We staked out a circular table at which to stand and eat and were joined by several strangers. It was as if the entire town were one big family that had come out to celebrate food and wine and each other. Two years earlier, I’d been powerfully moved by the honesty and integrity of Dominique Chapolard—not by his knife skills but, I knew now, by the way he embodied the land he comes from. Dominique found us at the night market in Nérac, music rocking, seven-dollar bottles of rosé spread on the table, containers filled with snail shells, plates of sausage and potatoes, and andouillettes, duck and Gascon beef—a carnival of food and wine and music and community. Gone was the hairnet from the butchery, gone too the beret and apron from the market. He was dressed in shorts and a summer shirt, with a grin so big a silver premolar caught the low sun.
I thanked him for showing me his work, how he broke down the hogs, and the drying rooms where his sausage cures. He became serious and shook his head no. Kate was on his left, and he looked to her, urgently, because he leaned on her to translate for him, but then turned to me to say something in my language, though it was difficult.
He touched my chest with his fingertips and said, “You honor us by being here.”
I was struck by a thought—more a feeling, really—that was hard to put into words.

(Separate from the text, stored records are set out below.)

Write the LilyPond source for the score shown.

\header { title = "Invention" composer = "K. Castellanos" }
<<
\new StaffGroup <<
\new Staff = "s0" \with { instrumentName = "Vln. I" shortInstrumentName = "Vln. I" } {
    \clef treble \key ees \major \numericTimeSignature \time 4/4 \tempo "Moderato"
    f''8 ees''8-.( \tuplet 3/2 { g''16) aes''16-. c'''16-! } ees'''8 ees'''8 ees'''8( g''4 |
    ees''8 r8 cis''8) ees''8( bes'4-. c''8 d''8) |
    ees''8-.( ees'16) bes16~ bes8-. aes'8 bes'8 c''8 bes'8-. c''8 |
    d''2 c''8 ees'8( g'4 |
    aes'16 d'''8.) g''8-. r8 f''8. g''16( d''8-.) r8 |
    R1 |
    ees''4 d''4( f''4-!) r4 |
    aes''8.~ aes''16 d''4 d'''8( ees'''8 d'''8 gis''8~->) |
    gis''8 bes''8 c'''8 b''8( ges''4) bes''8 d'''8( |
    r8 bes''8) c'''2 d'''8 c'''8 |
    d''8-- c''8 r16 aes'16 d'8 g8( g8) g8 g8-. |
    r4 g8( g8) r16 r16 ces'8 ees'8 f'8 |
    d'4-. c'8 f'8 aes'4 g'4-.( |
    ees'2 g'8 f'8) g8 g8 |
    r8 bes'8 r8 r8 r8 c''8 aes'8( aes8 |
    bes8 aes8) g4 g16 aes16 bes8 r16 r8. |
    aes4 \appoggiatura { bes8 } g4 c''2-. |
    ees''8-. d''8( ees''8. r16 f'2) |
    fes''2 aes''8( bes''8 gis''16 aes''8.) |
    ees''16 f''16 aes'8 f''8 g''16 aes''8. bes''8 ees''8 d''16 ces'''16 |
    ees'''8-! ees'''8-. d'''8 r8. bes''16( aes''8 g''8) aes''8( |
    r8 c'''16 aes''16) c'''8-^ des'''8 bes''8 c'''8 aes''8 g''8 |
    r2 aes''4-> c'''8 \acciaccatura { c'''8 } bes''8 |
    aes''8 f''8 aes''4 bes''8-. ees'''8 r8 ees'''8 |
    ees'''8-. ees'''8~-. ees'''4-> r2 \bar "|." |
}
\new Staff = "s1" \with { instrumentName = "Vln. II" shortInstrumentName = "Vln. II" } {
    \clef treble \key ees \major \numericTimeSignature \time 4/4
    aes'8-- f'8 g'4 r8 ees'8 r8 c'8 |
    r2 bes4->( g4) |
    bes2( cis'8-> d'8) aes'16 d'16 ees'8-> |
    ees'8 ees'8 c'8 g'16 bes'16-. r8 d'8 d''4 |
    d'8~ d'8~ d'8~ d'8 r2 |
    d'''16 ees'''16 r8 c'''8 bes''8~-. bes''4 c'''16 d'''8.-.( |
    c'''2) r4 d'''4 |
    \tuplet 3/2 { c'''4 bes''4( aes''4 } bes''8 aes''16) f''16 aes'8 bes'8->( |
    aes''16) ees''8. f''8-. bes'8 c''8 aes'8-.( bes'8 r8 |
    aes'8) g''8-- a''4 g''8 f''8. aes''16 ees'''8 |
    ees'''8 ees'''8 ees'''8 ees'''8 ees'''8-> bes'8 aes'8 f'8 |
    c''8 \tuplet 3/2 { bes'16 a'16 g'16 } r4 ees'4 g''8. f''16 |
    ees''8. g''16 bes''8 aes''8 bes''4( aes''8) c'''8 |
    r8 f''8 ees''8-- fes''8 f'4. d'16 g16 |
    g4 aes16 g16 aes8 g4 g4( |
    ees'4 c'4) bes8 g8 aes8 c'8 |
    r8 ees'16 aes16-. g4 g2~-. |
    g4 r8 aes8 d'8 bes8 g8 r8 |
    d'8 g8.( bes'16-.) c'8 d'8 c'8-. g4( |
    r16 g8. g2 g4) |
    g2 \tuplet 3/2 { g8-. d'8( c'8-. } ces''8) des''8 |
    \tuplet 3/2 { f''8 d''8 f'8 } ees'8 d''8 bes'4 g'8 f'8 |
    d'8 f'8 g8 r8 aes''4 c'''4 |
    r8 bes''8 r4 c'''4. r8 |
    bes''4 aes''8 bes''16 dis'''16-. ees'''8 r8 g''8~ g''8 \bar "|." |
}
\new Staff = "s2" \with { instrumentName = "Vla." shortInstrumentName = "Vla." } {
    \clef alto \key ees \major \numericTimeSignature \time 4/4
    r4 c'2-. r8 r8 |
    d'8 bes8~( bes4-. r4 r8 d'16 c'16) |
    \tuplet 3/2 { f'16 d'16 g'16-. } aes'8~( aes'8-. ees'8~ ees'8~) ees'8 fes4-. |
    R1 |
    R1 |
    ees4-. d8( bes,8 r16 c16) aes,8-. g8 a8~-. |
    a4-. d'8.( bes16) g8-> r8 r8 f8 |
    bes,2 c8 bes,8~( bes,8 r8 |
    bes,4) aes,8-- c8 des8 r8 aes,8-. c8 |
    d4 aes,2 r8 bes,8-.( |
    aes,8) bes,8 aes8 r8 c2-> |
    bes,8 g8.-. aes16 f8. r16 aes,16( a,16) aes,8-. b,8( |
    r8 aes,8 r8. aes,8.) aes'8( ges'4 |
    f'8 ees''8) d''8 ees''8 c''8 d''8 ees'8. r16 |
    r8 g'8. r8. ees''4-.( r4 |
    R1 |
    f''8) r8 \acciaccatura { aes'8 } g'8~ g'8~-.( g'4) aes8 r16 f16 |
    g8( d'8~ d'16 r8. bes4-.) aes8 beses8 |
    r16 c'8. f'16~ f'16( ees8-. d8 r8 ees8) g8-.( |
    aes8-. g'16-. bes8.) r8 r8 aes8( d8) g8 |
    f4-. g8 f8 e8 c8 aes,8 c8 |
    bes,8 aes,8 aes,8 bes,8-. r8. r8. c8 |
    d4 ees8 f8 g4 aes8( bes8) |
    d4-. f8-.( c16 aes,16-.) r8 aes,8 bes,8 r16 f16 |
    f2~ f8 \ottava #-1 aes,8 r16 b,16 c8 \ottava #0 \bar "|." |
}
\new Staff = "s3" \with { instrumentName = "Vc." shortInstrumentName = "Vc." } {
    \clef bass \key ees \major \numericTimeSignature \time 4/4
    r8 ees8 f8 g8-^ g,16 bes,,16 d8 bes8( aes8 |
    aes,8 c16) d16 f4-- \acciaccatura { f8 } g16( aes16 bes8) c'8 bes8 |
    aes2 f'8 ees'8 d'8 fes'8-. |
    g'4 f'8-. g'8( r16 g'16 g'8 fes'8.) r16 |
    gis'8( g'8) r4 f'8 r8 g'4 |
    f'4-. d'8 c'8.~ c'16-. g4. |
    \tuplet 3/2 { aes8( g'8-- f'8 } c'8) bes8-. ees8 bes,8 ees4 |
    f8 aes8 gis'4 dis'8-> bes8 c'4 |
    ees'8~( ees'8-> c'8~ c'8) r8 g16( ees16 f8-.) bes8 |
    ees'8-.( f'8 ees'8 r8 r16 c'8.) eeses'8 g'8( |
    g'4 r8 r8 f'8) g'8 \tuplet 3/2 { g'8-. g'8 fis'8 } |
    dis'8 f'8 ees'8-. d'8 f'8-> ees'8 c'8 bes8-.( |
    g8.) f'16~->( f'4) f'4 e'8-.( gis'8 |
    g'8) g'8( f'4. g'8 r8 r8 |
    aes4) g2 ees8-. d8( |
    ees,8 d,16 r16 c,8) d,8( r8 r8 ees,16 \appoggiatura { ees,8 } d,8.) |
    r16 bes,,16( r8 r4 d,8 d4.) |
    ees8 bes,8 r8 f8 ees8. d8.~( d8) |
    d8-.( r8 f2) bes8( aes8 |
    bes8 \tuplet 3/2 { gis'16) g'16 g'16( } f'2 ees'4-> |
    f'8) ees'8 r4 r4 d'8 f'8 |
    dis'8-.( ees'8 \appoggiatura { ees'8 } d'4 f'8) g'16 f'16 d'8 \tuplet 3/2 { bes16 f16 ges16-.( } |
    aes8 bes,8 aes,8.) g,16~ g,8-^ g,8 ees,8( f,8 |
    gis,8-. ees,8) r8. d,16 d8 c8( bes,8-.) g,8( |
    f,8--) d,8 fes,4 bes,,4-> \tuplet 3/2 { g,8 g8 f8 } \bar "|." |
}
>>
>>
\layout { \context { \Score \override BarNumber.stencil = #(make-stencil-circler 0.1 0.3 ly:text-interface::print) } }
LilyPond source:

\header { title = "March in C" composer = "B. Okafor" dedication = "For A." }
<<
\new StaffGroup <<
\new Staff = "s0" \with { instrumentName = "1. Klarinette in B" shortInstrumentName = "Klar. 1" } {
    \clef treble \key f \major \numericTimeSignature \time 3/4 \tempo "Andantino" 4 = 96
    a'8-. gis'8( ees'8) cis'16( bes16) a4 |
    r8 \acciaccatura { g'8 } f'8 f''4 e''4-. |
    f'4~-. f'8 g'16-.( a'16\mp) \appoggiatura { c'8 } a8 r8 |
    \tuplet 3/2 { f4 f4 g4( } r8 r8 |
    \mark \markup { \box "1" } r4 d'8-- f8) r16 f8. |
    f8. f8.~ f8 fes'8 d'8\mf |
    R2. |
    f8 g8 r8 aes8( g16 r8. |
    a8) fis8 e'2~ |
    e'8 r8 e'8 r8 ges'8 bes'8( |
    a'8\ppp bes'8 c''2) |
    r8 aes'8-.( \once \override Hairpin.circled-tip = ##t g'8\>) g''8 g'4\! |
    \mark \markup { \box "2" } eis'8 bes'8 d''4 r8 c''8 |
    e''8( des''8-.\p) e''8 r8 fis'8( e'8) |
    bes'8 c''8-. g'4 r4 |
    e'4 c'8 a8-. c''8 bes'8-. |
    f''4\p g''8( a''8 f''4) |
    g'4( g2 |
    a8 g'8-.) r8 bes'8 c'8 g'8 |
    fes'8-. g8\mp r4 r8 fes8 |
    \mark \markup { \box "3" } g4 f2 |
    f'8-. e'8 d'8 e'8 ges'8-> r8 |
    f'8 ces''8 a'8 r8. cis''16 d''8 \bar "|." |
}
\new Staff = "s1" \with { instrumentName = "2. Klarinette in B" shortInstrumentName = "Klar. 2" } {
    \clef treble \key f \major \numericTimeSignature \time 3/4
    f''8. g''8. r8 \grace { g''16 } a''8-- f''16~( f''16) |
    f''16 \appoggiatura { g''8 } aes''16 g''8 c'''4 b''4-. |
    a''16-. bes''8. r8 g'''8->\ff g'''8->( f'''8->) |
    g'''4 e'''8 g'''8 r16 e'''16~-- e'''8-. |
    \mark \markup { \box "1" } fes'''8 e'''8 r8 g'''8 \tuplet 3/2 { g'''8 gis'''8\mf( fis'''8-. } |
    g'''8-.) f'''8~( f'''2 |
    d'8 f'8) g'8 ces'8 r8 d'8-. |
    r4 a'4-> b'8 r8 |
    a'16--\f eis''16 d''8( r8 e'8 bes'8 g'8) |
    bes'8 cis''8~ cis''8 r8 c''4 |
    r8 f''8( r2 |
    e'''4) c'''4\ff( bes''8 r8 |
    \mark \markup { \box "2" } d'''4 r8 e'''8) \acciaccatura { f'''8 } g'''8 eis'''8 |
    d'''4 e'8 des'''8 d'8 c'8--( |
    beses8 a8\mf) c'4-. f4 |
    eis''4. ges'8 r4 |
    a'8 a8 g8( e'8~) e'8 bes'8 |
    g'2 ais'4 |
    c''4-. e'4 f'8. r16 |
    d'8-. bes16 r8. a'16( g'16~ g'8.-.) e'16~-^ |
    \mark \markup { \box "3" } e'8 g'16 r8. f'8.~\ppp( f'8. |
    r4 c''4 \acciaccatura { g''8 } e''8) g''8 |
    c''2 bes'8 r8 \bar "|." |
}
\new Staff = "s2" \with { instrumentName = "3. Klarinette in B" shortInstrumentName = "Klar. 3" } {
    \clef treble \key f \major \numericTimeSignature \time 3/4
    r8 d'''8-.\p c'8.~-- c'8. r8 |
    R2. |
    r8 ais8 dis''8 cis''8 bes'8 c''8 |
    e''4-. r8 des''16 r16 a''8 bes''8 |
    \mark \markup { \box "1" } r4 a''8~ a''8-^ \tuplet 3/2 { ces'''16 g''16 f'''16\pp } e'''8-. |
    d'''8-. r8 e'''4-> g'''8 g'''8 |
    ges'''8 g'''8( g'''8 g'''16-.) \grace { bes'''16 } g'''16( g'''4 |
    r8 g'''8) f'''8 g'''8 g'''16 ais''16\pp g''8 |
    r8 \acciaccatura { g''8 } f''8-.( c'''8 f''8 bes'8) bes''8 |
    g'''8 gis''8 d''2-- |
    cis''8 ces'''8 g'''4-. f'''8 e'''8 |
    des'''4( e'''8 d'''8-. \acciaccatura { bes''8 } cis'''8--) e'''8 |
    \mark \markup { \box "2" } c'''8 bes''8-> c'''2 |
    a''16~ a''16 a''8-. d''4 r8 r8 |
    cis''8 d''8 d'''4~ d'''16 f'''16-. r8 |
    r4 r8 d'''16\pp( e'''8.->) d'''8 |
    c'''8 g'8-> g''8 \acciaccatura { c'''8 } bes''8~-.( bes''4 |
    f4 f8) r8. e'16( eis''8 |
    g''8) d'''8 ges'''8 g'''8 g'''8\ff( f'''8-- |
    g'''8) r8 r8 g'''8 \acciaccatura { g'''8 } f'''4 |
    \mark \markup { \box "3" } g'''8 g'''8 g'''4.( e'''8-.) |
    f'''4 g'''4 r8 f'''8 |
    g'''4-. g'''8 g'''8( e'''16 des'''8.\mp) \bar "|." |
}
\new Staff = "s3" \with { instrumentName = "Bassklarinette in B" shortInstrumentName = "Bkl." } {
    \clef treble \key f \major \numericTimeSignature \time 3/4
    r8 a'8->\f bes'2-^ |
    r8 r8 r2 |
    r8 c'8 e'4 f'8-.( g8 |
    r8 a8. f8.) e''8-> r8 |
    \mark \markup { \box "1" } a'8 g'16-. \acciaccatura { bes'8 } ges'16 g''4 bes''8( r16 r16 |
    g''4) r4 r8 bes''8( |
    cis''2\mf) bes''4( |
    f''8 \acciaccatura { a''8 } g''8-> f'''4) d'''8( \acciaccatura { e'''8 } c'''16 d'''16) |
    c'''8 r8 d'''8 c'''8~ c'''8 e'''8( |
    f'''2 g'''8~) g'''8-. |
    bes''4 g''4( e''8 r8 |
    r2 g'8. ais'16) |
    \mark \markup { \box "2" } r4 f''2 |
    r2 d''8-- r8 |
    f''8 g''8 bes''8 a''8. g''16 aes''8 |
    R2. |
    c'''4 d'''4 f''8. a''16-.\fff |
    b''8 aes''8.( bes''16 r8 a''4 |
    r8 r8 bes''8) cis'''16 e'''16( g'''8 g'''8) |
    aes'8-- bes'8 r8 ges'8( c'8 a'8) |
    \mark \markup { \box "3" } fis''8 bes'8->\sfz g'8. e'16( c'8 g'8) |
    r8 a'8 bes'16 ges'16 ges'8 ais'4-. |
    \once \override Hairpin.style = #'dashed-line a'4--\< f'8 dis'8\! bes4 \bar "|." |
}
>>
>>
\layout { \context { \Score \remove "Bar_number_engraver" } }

I stood before a man who quit his desk job at age forty-four and took up hog farming in probably the most physically grueling way possible, whose wife churned out hundreds of pounds of meat daily beside him and still found time to stop midday and join him for a home-cooked lunch, a man with a mustache bigger than his head who’d returned to his land because he knew what mattered and said so with his very life, in the midst of a throbbing, dancing, chomping, swilling crowd—a people to whom that was no surprise at all.